Sodium excretion following central administration of an I1 imidazoline receptor agonist, moxonidine

1 Previously we have shown that an intrarenal infusion of moxonidine, an I1‐imidazoline receptor agonist, resulted in a natriuresis which was inhibited by intravenous idazoxan, a selective imidazoline receptor antagonist. Therefore we examined the effects on renal function of intracerebroventricular (i.c.v.) administration of moxonidine with or without i.c.v. idazoxan. 2 Seven days after unilateral nephrectomy, Sprague‐Dawley rats had i.c.v. cannulae implanted. Three days later the rats were anaesthetized (pentobarbitone), followed by cannulation of the jugular vein (fluid and drug administration), carotid artery (blood pressure) and the ureter (urine collection). 3 After a 45 min stabilization period, the effect of moxonidine was investigated by the i.c.v. administration of either isotonic saline or moxonidine (0.1, 0.3 or 1 nmol in isotonic saline) administered in 5 μl over 1 min.

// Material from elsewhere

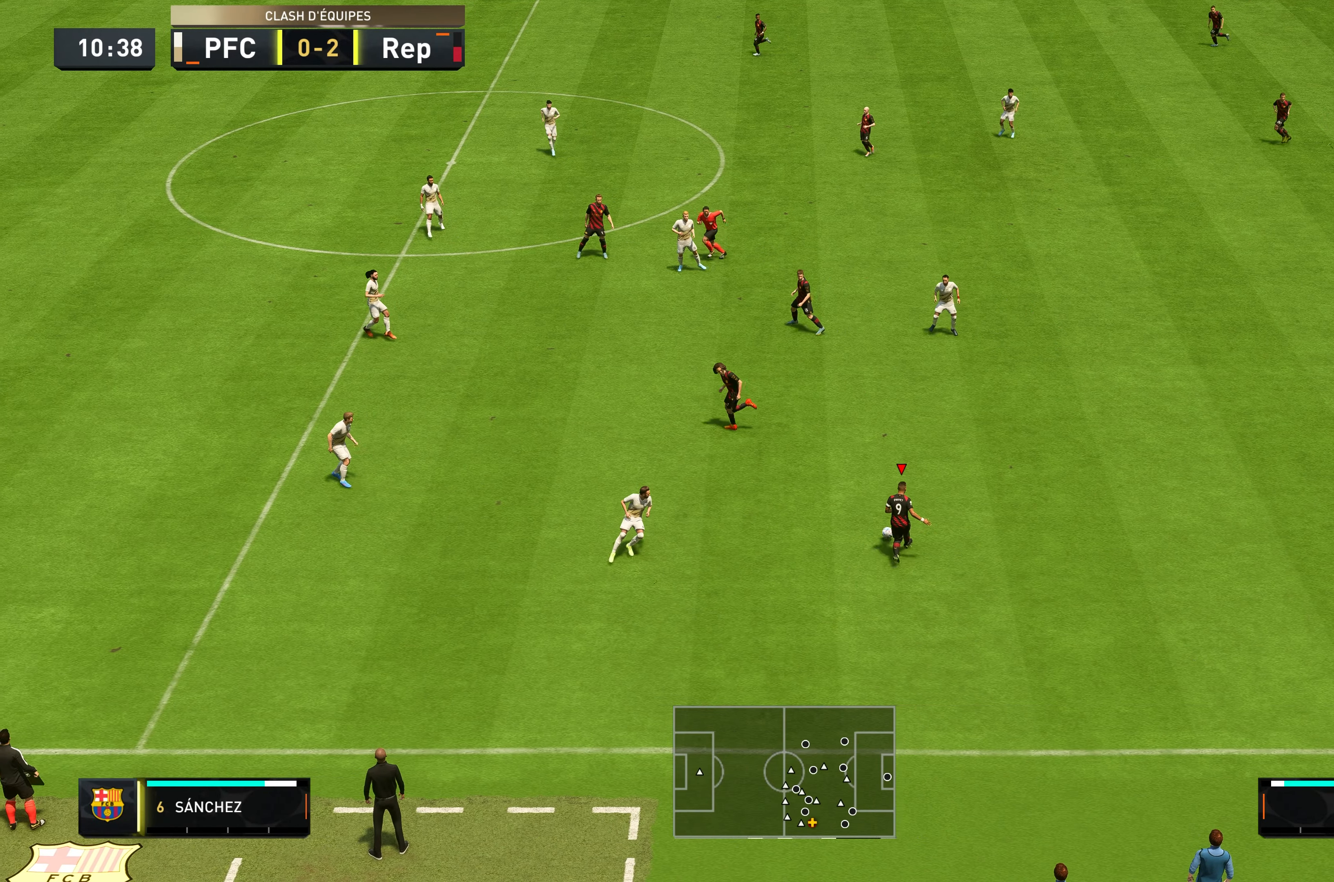
{"buttons": ["R2"], "left_stick": "up-left", "right_stick": "center", "events": []}
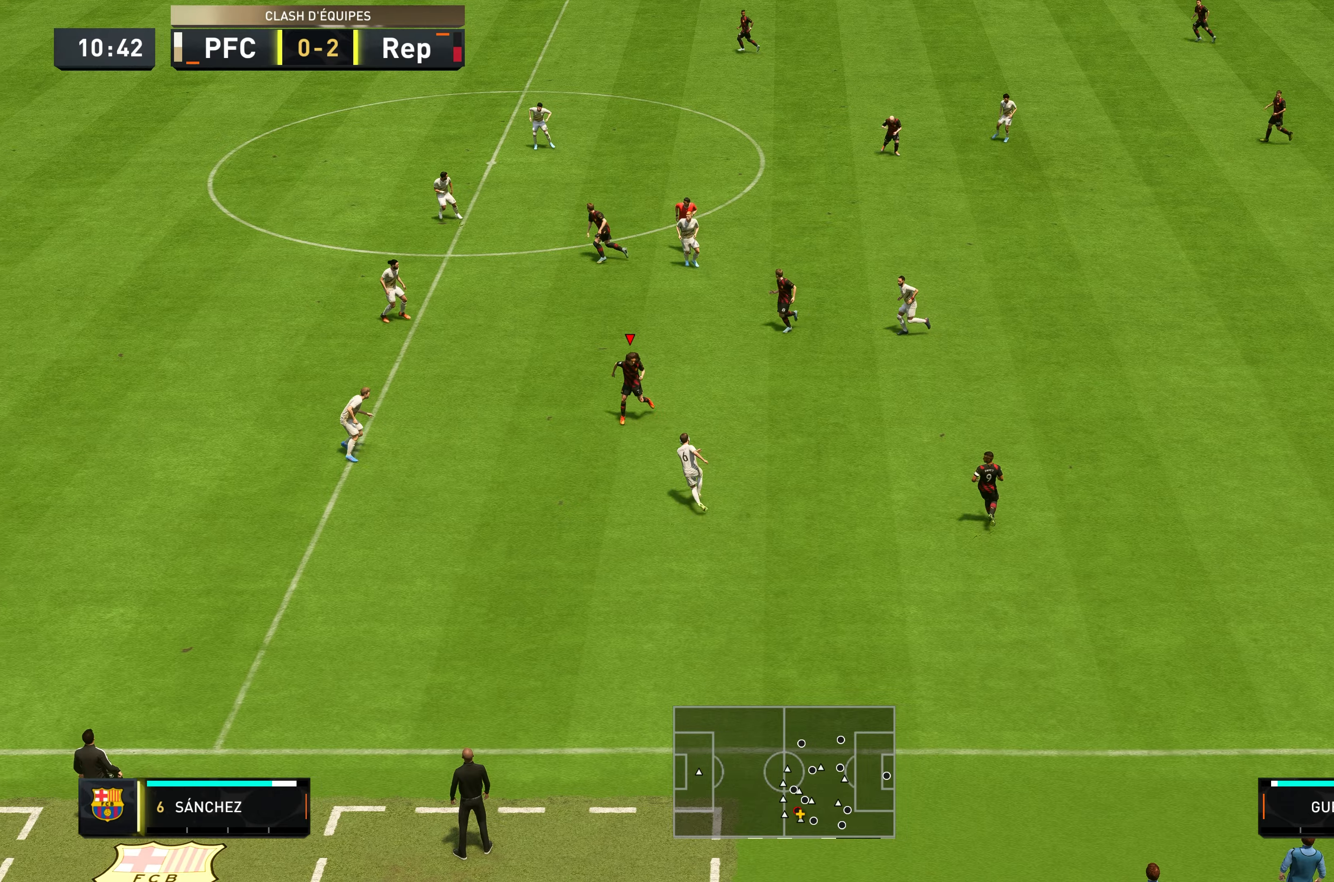
{"buttons": [], "left_stick": "up", "right_stick": "center", "events": [[234, "R2", "up"], [417, "left_stick", "up"]]}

All doses of moxonidine resulted in an increase in urine flow with a concomitant increase in sodium excretion without affecting blood pressure. The highest dose of moxonidine (1 nmol) also increased free water clearance. 4 In a second series of experiments, the effects of idazoxan on the natriuretic response to i.c.v. moxonidine were determined. Moxonidine (0.3 nmol) again increased sodium and water excretion as compared to the i.c.v. saline control animals. Pretreatment with i.c.v. idazoxan (0.3 nmol), at a dose which alone failed to alter sodium and water excretion, completely attenuated the renal response to moxonidine. These results are consistent with central I1‐imidazoline receptors mediating a moxonidine‐induced increase in sodium and water excretion at doses that do not alter blood pressure.